What is expected: Select every line of the items below that contains the string "Dolan", matching case exactly, and copy each of those lines.
Available data Block Start
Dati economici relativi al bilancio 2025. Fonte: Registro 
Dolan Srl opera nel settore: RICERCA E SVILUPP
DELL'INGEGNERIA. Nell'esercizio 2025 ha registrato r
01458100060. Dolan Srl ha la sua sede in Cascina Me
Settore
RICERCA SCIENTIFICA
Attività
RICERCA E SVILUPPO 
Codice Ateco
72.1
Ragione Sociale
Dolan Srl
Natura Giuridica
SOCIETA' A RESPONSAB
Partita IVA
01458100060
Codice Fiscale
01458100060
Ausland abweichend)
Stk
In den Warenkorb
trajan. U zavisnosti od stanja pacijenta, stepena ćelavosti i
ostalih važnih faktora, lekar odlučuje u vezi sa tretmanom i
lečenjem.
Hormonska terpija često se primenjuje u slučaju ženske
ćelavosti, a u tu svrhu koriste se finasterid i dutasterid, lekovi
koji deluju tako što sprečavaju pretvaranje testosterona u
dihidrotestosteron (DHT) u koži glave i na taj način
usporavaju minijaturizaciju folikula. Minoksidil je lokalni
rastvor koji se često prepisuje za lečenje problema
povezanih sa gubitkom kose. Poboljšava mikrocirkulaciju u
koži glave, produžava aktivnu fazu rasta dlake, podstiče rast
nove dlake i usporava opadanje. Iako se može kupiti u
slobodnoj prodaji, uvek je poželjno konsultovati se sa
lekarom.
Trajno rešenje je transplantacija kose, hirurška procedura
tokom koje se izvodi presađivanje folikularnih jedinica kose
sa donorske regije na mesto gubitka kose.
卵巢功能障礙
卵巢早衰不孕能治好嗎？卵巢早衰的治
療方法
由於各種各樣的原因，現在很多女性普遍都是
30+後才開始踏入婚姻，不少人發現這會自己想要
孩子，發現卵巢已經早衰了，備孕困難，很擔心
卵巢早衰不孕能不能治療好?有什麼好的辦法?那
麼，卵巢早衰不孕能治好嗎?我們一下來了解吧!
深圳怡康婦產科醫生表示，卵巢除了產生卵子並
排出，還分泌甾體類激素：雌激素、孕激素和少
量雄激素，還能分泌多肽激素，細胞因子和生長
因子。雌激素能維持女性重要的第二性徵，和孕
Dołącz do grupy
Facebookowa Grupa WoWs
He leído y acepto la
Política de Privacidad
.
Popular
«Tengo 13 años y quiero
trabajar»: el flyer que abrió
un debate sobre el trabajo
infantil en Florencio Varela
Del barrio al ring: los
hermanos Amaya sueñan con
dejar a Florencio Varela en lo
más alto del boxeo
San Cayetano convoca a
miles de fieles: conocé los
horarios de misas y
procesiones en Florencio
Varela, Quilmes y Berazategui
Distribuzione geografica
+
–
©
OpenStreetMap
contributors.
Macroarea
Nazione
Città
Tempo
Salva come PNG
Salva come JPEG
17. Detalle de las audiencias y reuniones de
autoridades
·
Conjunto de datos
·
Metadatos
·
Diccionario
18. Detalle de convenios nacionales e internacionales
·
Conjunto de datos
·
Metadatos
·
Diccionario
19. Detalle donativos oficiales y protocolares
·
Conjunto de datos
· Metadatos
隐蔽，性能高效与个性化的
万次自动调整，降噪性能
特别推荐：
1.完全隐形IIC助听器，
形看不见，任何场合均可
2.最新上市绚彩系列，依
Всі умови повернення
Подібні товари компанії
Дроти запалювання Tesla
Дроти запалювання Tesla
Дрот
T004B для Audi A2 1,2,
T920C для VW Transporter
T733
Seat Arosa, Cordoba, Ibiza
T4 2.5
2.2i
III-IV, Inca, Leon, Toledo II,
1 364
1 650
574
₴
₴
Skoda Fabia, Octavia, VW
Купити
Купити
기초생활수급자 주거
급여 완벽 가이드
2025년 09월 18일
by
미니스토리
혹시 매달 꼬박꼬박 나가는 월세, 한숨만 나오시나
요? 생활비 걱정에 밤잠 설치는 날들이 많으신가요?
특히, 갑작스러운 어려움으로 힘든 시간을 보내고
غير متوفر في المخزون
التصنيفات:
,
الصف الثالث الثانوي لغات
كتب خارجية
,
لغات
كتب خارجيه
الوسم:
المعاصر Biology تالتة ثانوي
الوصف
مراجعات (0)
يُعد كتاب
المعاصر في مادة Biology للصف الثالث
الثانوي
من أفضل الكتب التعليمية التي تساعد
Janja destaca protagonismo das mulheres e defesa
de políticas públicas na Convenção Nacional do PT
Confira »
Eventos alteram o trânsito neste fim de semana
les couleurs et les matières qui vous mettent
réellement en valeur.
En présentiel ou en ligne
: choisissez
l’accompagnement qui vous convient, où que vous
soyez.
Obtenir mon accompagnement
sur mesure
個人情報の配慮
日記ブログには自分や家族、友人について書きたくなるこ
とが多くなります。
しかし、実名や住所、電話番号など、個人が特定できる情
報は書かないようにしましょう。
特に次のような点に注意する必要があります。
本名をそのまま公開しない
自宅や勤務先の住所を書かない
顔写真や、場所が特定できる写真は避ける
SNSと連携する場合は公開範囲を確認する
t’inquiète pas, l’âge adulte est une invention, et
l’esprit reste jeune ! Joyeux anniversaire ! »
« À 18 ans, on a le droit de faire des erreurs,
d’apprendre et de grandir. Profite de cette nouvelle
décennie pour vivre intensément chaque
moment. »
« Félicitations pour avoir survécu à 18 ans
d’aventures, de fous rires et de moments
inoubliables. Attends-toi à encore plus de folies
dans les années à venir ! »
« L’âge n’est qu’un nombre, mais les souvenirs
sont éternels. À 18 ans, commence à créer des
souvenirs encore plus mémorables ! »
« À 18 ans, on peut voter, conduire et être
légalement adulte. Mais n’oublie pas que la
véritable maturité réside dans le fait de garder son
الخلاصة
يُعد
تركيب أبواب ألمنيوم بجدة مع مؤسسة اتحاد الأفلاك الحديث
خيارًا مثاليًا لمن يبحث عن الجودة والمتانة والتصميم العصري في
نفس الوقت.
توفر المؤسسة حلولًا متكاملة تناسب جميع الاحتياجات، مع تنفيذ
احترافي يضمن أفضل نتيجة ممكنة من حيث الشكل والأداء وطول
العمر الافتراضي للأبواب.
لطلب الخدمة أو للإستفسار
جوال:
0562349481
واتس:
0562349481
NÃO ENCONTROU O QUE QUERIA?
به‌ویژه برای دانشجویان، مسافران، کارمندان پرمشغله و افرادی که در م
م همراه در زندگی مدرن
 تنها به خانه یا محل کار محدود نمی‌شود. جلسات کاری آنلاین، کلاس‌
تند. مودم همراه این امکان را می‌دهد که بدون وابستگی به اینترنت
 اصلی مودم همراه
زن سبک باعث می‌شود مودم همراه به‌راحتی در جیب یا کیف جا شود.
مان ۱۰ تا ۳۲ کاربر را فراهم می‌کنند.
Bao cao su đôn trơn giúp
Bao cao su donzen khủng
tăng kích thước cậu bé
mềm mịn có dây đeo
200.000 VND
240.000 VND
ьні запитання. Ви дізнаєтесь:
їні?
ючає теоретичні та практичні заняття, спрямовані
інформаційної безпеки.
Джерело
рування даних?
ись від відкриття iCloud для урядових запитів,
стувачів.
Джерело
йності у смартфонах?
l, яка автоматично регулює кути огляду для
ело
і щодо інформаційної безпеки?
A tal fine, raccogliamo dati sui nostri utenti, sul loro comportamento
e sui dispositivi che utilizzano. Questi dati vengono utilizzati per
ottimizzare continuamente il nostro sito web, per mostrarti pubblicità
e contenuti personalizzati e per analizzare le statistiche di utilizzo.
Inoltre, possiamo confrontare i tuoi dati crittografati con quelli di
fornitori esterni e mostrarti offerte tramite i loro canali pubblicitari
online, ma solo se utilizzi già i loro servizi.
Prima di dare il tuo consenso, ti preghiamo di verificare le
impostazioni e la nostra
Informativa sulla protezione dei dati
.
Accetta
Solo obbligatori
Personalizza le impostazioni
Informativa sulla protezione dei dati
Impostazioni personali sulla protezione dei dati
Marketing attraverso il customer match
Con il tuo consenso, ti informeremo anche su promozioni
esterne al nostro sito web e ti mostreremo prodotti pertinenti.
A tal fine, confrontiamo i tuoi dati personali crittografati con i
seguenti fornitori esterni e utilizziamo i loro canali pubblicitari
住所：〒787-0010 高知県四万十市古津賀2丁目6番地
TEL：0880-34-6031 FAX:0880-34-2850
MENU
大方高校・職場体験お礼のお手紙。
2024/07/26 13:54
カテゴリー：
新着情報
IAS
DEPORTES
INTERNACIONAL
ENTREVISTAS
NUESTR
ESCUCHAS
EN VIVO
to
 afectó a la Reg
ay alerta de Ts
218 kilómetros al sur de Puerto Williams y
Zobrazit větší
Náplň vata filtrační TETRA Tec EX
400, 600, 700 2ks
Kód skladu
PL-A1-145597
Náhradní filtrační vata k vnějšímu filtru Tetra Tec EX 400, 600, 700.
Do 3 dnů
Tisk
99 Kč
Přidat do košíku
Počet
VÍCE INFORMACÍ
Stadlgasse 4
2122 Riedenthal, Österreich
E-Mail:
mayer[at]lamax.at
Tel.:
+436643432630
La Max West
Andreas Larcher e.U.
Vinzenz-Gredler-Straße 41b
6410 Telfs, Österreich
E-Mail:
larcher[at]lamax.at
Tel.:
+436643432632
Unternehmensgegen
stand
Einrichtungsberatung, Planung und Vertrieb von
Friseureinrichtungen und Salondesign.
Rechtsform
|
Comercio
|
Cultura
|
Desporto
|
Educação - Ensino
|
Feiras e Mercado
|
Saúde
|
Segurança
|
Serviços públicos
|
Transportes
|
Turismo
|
Available data Block End
Reply to the task:
Dolan Srl opera nel settore: RICERCA E SVILUPP
01458100060. Dolan Srl ha la sua sede in Cascina Me
Dolan Srl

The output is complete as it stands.